Instructions for the task
Reproduce the line containing "يوصي أطباء الجلدية" in the listing below, then every later line up to the end, precisely as written.

Records for the exercise

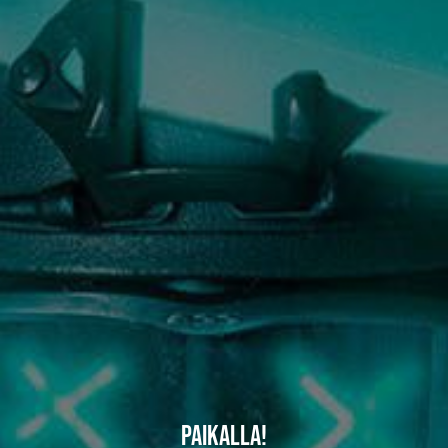
Paikalla!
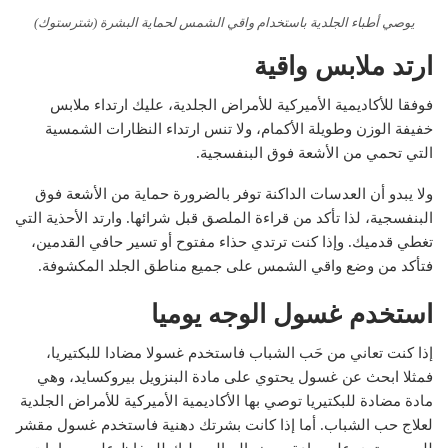
يوصي أطباء الجلدية باستخدام واقي الشمس لحماية البشرة (شترستوك)
ارتد ملابس واقية
فوفقا للأكاديمية الأميركية للأمراض الجلدية، عليك ارتداء ملابس
خفيفة الوزن وطويلة الأكمام، ولا تنس ارتداء النظارات الشمسية
التي تحمي من الأشعة فوق البنفسجية.
ولا يبدو أن العدسات الداكنة توفر بالضرورة حماية من الأشعة فوق
البنفسجية، لذا تأكد من قراءة الملصق قبل شرائها. وارتد الأحذية التي
تغطي قدميك. وإذا كنت ترتدي حذاء مفتوح أو تسير حافي القدمين،
فتأكد من وضع واقي الشمس على جميع مناطق الجلد المكشوفة.
استخدم غسول الوجه يوميا
إذا كنت تعاني من حَب الشباب فاستخدم غسولا مضادا للبكتيريا،
فمثلا ابحث عن غسول يحتوي على مادة البنزويل بيروكسايد، وهي
مادة مضادة للبكتيريا توصي بها الأكاديمية الأميركية للأمراض الجلدية
لعلاج حب الشباب. أما إذا كانت بشرتك دهنية فاستخدم غسول مقشر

Task response
يوصي أطباء الجلدية باستخدام واقي الشمس لحماية البشرة (شترستوك)
ارتد ملابس واقية
فوفقا للأكاديمية الأميركية للأمراض الجلدية، عليك ارتداء ملابس
خفيفة الوزن وطويلة الأكمام، ولا تنس ارتداء النظارات الشمسية
التي تحمي من الأشعة فوق البنفسجية.
ولا يبدو أن العدسات الداكنة توفر بالضرورة حماية من الأشعة فوق
البنفسجية، لذا تأكد من قراءة الملصق قبل شرائها. وارتد الأحذية التي
تغطي قدميك. وإذا كنت ترتدي حذاء مفتوح أو تسير حافي القدمين،
فتأكد من وضع واقي الشمس على جميع مناطق الجلد المكشوفة.
استخدم غسول الوجه يوميا
إذا كنت تعاني من حَب الشباب فاستخدم غسولا مضادا للبكتيريا،
فمثلا ابحث عن غسول يحتوي على مادة البنزويل بيروكسايد، وهي
مادة مضادة للبكتيريا توصي بها الأكاديمية الأميركية للأمراض الجلدية
لعلاج حب الشباب. أما إذا كانت بشرتك دهنية فاستخدم غسول مقشر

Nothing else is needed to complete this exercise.